Our narrow view on environmentalism has left everyone already suffocating from American ignorance and Chinese malfeasance nonplussed and defenseless. In his book Harmony, A New Way of Looking at the World, Prince Charles talks about his experience at the UN Conference in Copenhagen and the “all-out assault on the evidence base” of climate change, calling it “a deliberate attempt to dampen the justified concerns about the climate change threat.”

Presidential candidates who call for dismantling the EPA to help America reclaim its hegemony in destroying the atmosphere are nothing more than hucksters handing out licenses to operate toxic apothecaries stocked with volatile organic compounds. Conservative, anti-environmental activists such as Michele Bachmann like to portray the EPA and other environmental regulatory bodies as proof of America’s increasingly hostile, dystopian government when in practice the very opposite is true.

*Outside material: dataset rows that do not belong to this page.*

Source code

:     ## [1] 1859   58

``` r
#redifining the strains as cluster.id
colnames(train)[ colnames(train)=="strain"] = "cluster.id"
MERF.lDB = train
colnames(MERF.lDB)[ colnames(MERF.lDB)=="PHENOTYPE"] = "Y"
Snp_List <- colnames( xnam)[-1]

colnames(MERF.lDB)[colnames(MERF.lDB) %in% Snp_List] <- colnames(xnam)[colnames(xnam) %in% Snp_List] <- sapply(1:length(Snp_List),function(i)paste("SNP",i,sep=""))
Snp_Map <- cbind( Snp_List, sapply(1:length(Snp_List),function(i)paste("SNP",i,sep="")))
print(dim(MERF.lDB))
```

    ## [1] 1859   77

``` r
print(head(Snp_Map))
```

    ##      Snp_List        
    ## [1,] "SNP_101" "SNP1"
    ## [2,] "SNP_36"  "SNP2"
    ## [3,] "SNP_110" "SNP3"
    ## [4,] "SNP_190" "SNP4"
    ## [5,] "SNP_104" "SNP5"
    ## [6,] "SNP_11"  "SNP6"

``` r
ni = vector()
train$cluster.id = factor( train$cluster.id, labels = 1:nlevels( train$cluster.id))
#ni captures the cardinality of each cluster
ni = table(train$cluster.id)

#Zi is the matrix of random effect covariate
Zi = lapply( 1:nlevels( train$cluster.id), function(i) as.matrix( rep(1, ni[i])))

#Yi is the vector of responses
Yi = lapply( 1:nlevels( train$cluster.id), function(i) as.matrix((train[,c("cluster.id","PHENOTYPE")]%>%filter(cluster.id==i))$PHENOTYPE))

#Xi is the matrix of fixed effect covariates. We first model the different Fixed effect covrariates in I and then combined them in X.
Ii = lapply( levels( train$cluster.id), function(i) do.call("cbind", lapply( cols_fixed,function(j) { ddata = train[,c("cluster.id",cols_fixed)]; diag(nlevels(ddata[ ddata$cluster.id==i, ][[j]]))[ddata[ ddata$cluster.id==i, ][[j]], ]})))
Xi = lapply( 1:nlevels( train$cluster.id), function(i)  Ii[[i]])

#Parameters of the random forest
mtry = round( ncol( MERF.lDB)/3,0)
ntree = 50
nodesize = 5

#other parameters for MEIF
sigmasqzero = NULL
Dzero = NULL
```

Ironically, common ground regarding the environment can be found in yet another profound area of intensely partisan disagreement: universal health care. It is in this debate that one can find room for both ardent anti-climate change deniers like Rick Perry and fervent environmental activists like Al Gore, whom Perry once supported. It’s far easier to agree that noxious emissions and pollutants increase the risk of disease and that a sick population is an expensive one to treat. Therefore, isn’t universal disease-prevention by regulating pollution a more efficient way for the market to deliver robust health care? Hell, there’s even room for Ron Paul under this tent.

Whether or not our society wakes up to the fact that we are indeed killing the planet and sacrificing human health along the way, there is an inevitable truth greater than all of us. Those who are most attuned to changes in weather patterns, the degradation of the world’s food supply, the rise of chronic health problems, and the rapid disappearance of clean water understand that humans will ultimately pay the price for our sins, not the Earth.

This is not the first time the Earth has been in such a precarious position. Moreover, there is mounting evidence of how she handles crises. We binge, she purges. The most succinct explanation of this phenomenon is from the great orator and environmentalist Oren Lyons, Faithkeeper of the Onondaga Nation. Rather than paraphrase, I’ll leave you with his sentiment:

“What if we choose to eradicate ourselves from this Earth, by whatever means? The Earth goes nowhere. And in time, it will regenerate, and all the lakes will be pristine. The rivers, the waters, the mountains, everything will be green again. It’ll be peaceful. There may not be people, but the Earth will regenerate. And you know why? Because the Earth has all the time in the world and we don’t.”